* [Exercises]:
[1] In the essay on robots in fiction, copy the text from "Robots and androids" up to and including "on their own.".
[2] According to the essay on robots in fiction, what year did Ambrose Bierce's story "Moxon's Master" appear?

Thus robots can be seen as a small subset of a more general category, an archetype really: the effort to bring life to an artificial image through magic and weird science.  Recall that Adam was also made from inanimate material, common dust, created because “there was no man to work the ground,” and presumably formed in an image resembling that of his creator.  Since then, humans, like robots, many behaving like crazed automatons, have been “out of control”.  Mary Shelley’s monster, assembled in a 19th century laboratory from dead flesh, (“the dissecting room and the slaughterhouse furnished many of my materials”), and revived by an application of electricity shambles through a cautionary tale that has influenced robot stories ever since.   When humans engage in such manufacture the process involves unavoidable hubris and idolatry—a bad mix, one that almost always produces misery and terror. 

Robots and androids become more prevalent in weird fiction of the late 1800s and early 1900s, probably spurred on by the growth of industrialized society.  Their components become less flesh-like and more electro-mechanical at the beginning of the 20th century, taking on the iconic robot form that we recognize today.  But the idea is ancient, pre-industrial and enduring.  Our fascination with robots continues today—our best shot so far at emulating the divine in its ability to fashion things that move about on their own.   

One of the first short stories in English to describe what would later be called a robot is the classic short story by Ambrose Bierce, Moxon’s Master (1893).  Bierce opens the story with a spirited argument between the narrator and his friend Moxon.  At issue is the nature of consciousness.  Moxon wants to expand the definition to include plant life, crystals, and especially machines—“…you may be able to infer their convictions from their acts,” Moxon says.

* [Data extracts]:
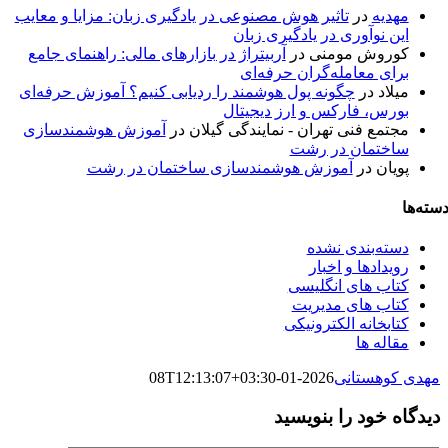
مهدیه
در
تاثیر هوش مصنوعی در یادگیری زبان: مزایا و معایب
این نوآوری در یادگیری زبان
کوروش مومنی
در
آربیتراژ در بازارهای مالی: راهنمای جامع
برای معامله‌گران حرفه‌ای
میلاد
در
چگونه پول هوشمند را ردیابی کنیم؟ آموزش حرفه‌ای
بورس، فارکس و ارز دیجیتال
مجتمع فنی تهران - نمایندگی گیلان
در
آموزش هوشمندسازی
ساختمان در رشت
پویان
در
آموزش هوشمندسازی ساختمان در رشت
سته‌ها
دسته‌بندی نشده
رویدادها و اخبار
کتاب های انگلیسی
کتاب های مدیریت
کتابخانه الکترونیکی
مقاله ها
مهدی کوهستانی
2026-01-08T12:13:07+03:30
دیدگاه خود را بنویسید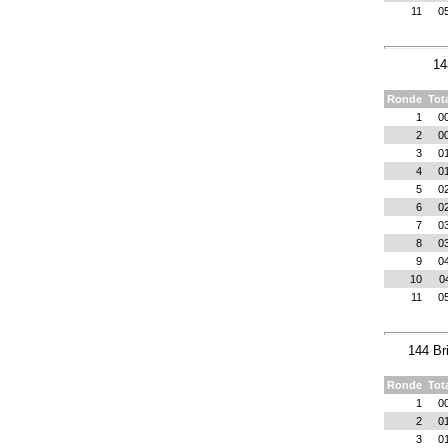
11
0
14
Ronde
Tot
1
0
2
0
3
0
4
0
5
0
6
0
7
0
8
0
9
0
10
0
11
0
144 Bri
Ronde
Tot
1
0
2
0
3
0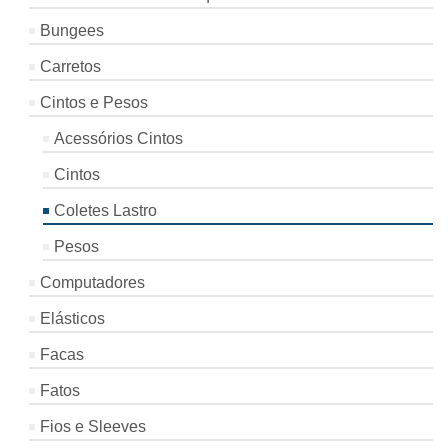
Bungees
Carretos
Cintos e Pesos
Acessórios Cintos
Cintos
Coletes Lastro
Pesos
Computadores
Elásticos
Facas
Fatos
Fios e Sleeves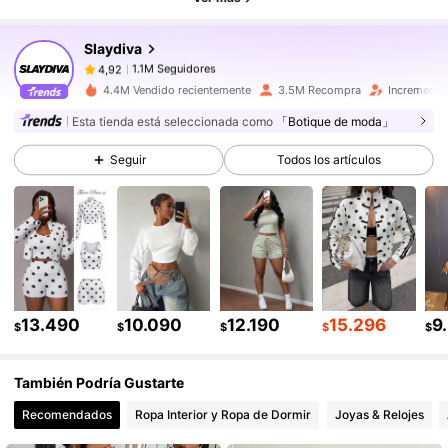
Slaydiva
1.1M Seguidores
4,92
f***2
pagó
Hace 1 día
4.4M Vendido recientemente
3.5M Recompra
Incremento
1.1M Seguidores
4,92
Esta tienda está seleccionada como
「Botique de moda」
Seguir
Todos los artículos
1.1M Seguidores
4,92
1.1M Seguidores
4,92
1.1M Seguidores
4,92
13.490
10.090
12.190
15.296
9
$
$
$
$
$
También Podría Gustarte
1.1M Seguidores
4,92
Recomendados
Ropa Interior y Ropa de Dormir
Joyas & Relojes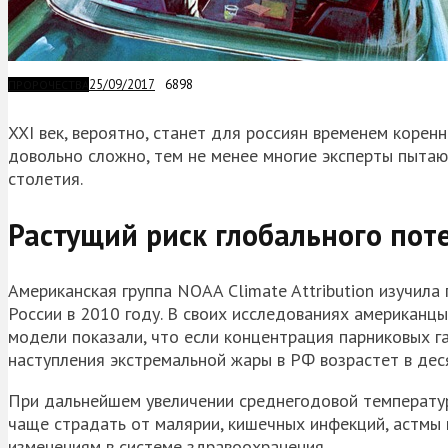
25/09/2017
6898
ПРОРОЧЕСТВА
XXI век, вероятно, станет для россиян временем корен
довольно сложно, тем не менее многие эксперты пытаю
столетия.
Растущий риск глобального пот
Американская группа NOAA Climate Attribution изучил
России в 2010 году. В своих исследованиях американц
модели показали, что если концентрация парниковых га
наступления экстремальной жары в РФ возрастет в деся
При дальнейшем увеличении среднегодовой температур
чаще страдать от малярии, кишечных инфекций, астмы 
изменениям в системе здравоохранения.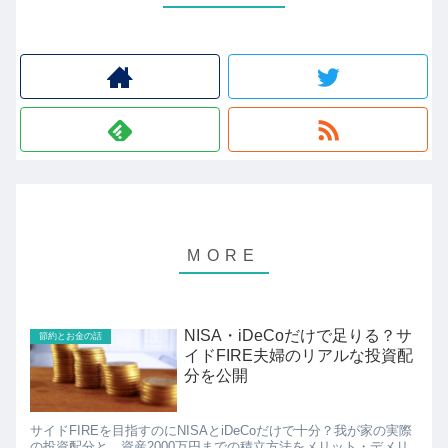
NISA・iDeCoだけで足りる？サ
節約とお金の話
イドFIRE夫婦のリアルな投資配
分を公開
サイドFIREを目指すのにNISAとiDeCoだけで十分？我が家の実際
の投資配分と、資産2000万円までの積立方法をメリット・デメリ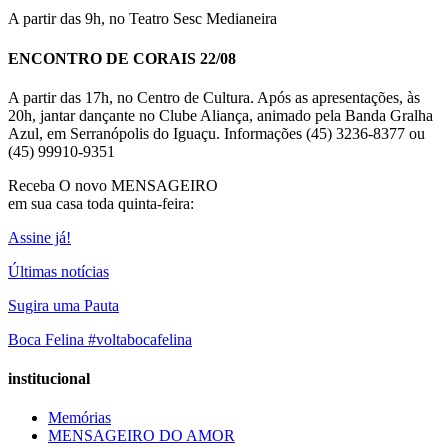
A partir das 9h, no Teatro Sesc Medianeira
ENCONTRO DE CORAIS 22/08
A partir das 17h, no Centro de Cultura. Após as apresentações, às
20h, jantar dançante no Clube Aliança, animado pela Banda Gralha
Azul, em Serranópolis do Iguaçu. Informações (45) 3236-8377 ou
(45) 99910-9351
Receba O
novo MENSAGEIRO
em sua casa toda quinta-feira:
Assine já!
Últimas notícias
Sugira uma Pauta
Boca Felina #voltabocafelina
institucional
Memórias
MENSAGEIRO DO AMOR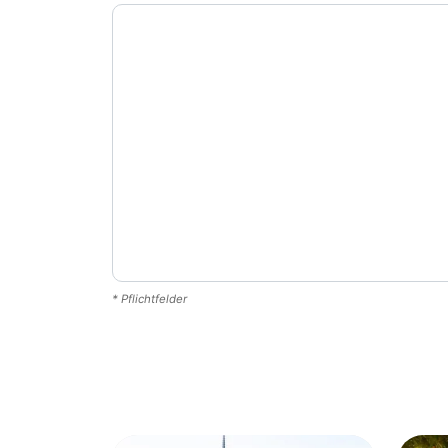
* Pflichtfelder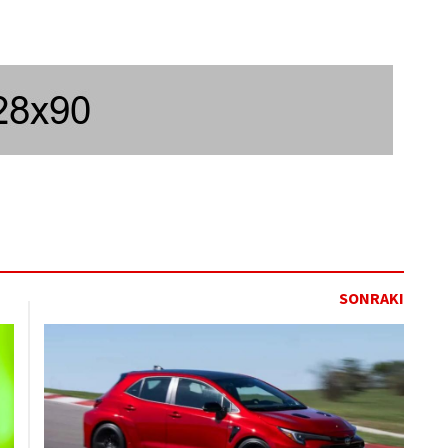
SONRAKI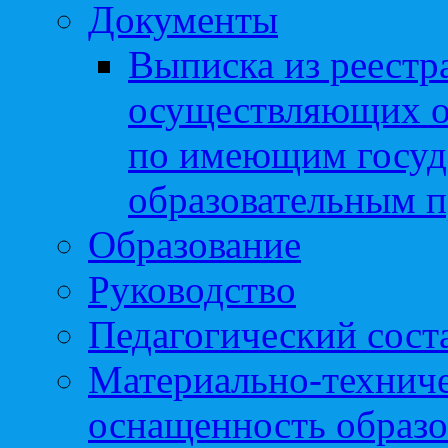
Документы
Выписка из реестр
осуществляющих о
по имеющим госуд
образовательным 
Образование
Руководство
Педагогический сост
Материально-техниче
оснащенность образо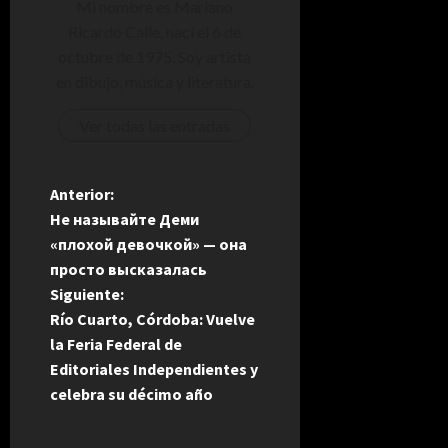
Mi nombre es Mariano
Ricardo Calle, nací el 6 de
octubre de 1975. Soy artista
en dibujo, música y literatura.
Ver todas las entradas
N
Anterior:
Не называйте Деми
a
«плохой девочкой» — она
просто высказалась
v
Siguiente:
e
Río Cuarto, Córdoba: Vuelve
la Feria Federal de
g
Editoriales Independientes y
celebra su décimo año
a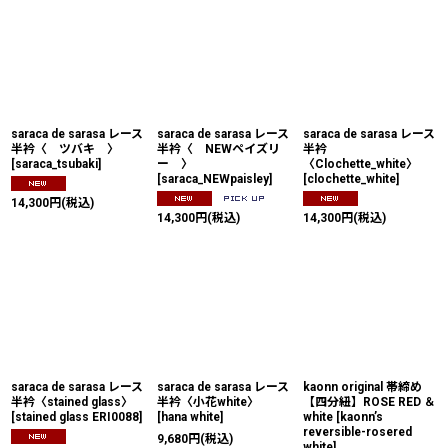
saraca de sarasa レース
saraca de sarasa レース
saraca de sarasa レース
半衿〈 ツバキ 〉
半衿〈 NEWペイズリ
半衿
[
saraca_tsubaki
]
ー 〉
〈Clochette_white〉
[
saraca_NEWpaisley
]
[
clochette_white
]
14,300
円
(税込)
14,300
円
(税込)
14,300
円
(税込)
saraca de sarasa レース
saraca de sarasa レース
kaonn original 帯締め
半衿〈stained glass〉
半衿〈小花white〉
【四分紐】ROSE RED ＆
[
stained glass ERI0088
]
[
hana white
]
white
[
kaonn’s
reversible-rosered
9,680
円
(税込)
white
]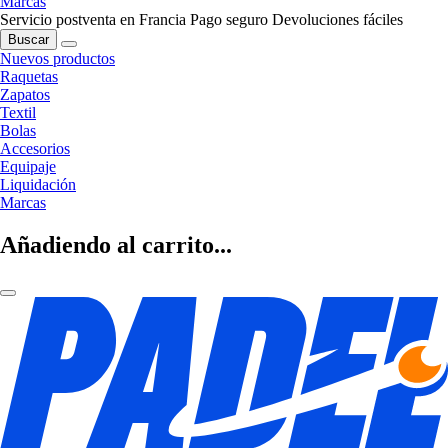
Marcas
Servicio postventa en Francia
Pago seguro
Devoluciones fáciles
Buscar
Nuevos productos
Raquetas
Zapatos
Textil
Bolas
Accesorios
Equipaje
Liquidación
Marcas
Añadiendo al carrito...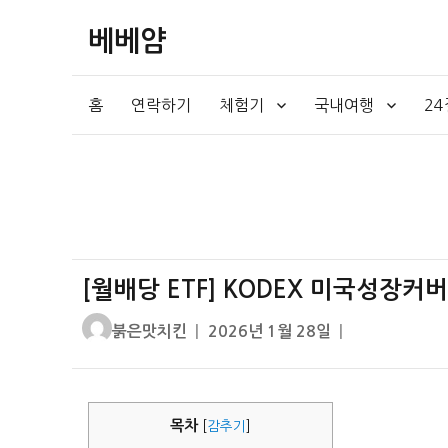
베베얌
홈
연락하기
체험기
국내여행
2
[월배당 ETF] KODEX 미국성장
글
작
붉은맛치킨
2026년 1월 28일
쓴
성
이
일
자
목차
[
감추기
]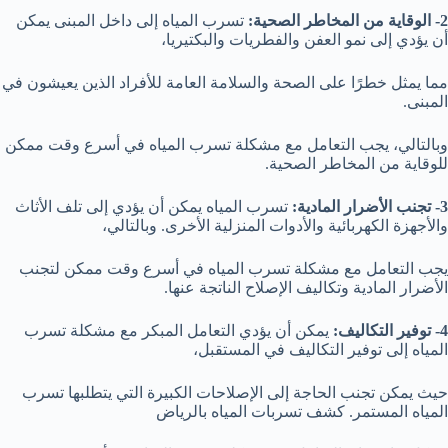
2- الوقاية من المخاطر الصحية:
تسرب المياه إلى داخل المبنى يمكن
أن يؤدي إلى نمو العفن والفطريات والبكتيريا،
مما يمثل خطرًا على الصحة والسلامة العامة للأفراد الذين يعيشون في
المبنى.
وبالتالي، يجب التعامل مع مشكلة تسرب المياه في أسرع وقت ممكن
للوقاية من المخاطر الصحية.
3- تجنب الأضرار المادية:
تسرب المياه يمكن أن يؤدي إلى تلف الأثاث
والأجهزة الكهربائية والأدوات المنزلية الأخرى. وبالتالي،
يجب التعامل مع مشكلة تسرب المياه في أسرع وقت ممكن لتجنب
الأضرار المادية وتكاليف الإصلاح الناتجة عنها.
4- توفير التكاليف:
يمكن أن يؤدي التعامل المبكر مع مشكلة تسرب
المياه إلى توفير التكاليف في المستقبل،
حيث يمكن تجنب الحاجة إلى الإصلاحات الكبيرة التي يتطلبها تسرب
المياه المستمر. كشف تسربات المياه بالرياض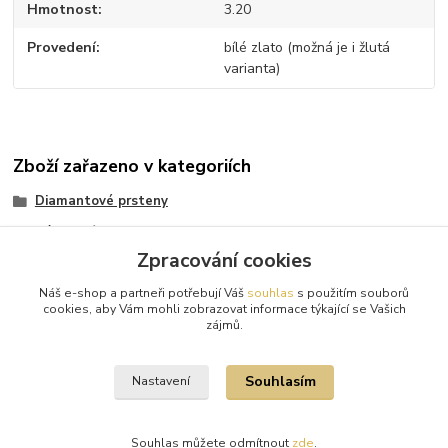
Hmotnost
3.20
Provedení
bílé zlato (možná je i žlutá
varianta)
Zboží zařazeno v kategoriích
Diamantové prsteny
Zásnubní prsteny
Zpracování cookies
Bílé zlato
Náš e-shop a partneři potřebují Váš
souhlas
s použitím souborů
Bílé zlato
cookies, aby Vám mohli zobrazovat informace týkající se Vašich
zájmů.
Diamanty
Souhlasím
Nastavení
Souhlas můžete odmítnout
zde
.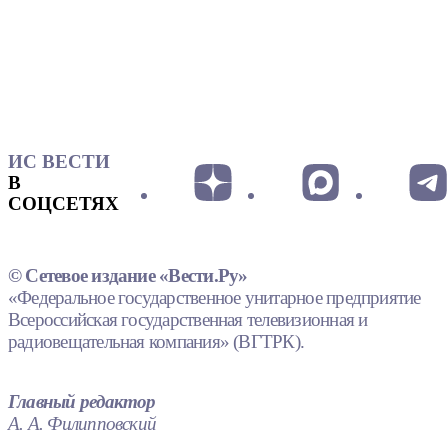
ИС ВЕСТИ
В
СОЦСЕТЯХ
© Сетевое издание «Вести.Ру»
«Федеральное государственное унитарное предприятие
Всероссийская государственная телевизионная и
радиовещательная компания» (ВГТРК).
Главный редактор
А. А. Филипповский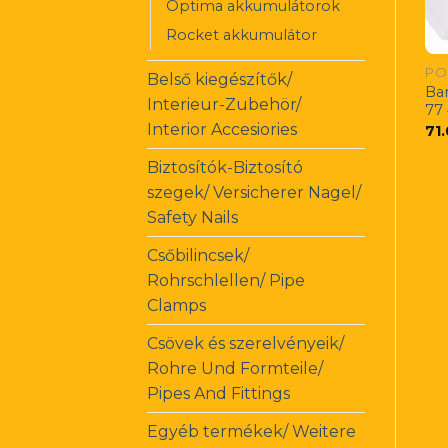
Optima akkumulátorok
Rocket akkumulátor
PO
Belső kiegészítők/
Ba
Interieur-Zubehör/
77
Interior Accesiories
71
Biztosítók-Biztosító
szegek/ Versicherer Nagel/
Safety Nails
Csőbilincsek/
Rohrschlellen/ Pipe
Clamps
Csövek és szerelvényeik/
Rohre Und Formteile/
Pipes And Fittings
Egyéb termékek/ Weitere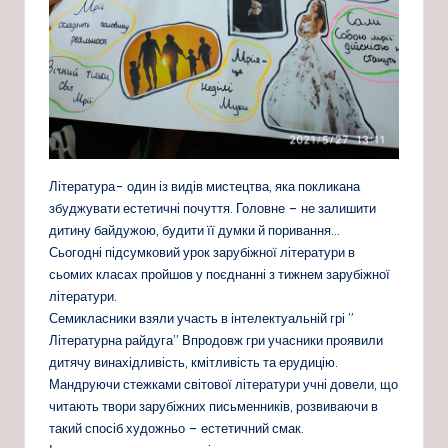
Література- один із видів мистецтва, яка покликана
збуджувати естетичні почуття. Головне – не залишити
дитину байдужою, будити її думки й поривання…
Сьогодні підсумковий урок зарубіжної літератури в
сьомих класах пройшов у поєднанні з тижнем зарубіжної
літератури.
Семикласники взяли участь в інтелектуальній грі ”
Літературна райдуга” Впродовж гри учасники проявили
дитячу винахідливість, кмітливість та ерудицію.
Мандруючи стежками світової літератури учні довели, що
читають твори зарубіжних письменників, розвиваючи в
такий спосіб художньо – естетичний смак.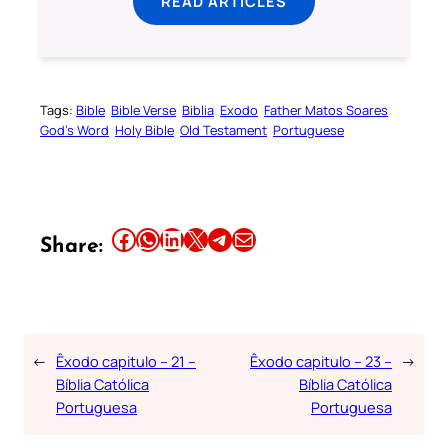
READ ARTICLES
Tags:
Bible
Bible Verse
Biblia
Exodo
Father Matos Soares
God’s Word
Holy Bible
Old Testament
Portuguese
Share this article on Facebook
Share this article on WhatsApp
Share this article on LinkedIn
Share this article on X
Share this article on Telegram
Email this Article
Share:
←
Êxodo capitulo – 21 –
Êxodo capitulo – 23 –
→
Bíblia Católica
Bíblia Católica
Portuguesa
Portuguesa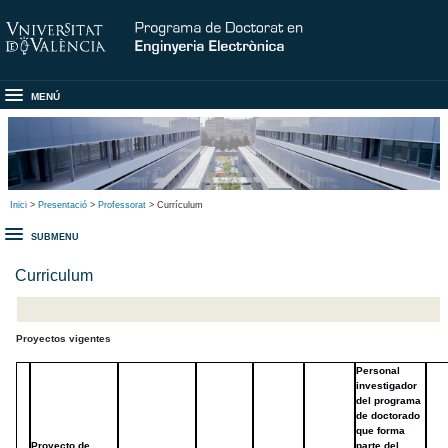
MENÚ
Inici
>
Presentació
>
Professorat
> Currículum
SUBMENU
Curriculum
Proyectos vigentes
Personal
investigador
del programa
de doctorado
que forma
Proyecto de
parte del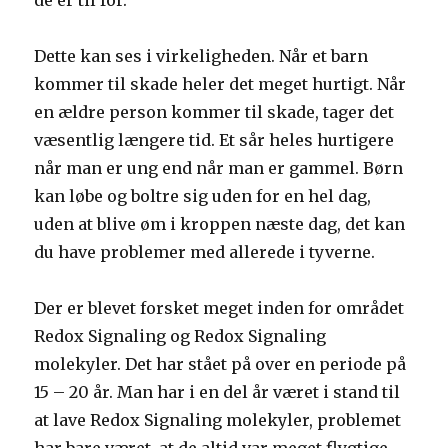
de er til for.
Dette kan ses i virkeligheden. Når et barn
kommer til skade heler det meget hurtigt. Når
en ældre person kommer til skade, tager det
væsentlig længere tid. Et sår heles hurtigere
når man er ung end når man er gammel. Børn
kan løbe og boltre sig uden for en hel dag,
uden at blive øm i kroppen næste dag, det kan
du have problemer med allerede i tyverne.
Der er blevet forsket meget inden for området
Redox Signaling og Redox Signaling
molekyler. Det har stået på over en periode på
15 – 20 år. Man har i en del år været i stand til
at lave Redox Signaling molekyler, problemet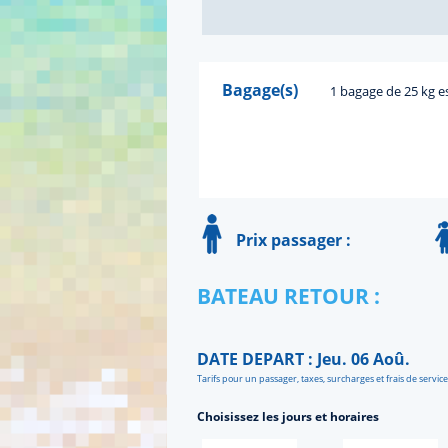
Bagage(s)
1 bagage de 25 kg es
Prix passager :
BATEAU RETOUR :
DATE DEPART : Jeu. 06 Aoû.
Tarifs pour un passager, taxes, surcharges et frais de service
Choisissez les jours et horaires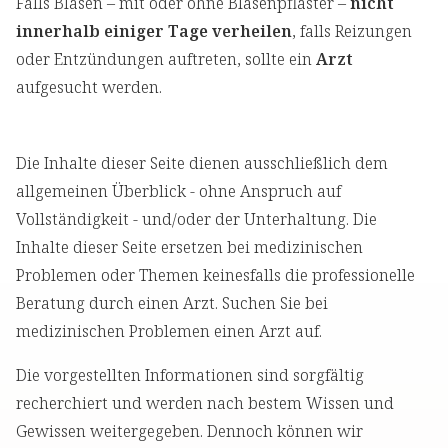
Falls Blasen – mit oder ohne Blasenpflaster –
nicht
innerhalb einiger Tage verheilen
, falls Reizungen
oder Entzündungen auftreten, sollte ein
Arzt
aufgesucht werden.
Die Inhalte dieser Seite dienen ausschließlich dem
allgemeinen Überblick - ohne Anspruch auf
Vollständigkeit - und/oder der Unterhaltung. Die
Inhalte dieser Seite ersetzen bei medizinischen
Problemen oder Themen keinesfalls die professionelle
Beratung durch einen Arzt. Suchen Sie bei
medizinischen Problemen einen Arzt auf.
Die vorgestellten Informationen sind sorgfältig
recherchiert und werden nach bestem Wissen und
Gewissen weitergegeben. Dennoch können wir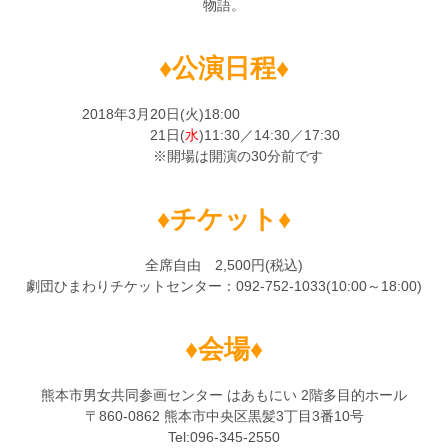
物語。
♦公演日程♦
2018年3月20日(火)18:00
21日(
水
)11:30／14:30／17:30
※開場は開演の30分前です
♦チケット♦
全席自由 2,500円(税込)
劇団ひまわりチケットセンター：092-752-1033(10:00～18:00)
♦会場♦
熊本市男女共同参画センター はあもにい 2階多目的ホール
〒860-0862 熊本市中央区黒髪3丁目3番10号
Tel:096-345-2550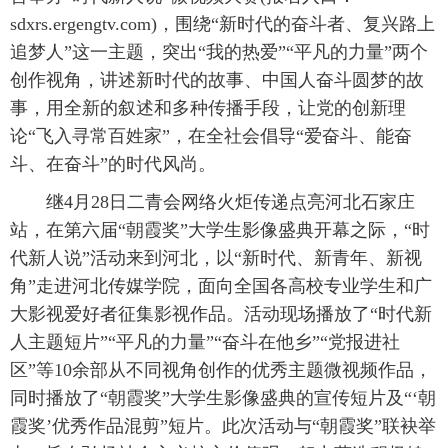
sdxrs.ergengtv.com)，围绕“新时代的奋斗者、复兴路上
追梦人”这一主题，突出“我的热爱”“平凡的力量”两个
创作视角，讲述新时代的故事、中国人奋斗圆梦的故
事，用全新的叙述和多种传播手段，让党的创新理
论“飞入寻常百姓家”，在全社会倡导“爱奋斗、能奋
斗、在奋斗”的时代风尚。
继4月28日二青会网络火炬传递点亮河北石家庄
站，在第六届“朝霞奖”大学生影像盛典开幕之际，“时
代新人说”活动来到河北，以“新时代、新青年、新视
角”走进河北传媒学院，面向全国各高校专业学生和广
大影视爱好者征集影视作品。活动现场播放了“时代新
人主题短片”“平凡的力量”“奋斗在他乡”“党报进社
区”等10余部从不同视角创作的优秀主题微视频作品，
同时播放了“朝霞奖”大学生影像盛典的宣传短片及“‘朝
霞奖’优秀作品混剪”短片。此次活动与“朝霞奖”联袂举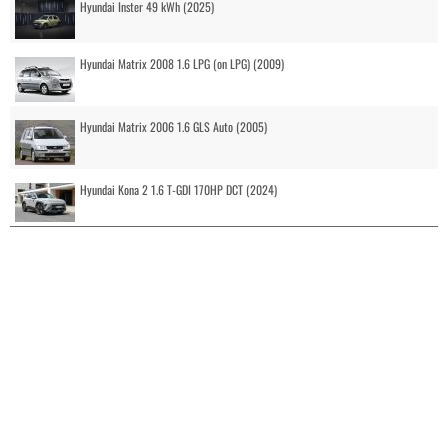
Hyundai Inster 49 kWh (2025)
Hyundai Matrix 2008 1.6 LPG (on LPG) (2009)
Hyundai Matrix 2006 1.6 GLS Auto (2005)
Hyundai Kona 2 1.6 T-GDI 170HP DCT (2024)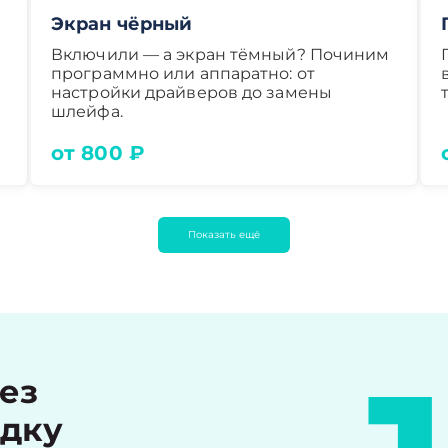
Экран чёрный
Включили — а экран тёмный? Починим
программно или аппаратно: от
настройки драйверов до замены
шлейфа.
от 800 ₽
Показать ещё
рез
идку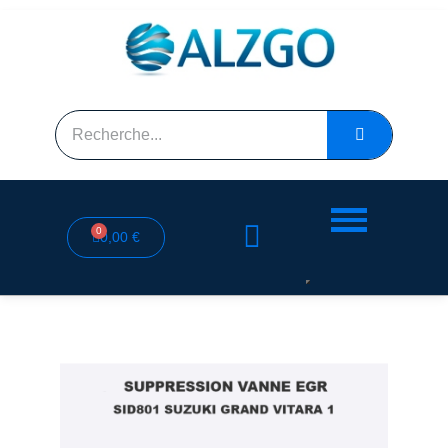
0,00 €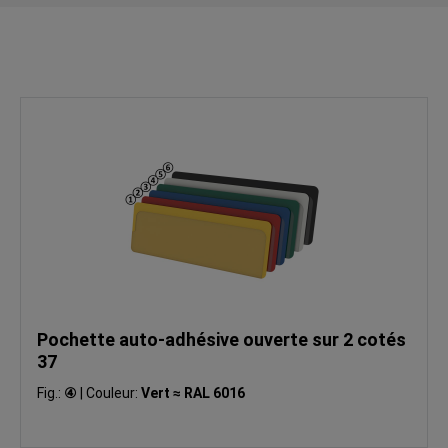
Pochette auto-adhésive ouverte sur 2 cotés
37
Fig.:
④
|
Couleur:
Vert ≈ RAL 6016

* [Responses in order]:
[1]
Robots and androids become more prevalent in weird fiction of the late 1800s and early 1900s, probably spurred on by the growth of industrialized society.  Their components become less flesh-like and more electro-mechanical at the beginning of the 20th century, taking on the iconic robot form that we recognize today.  But the idea is ancient, pre-industrial and enduring.  Our fascination with robots continues today—our best shot so far at emulating the divine in its ability to fashion things that move about on their own.

[2] 1893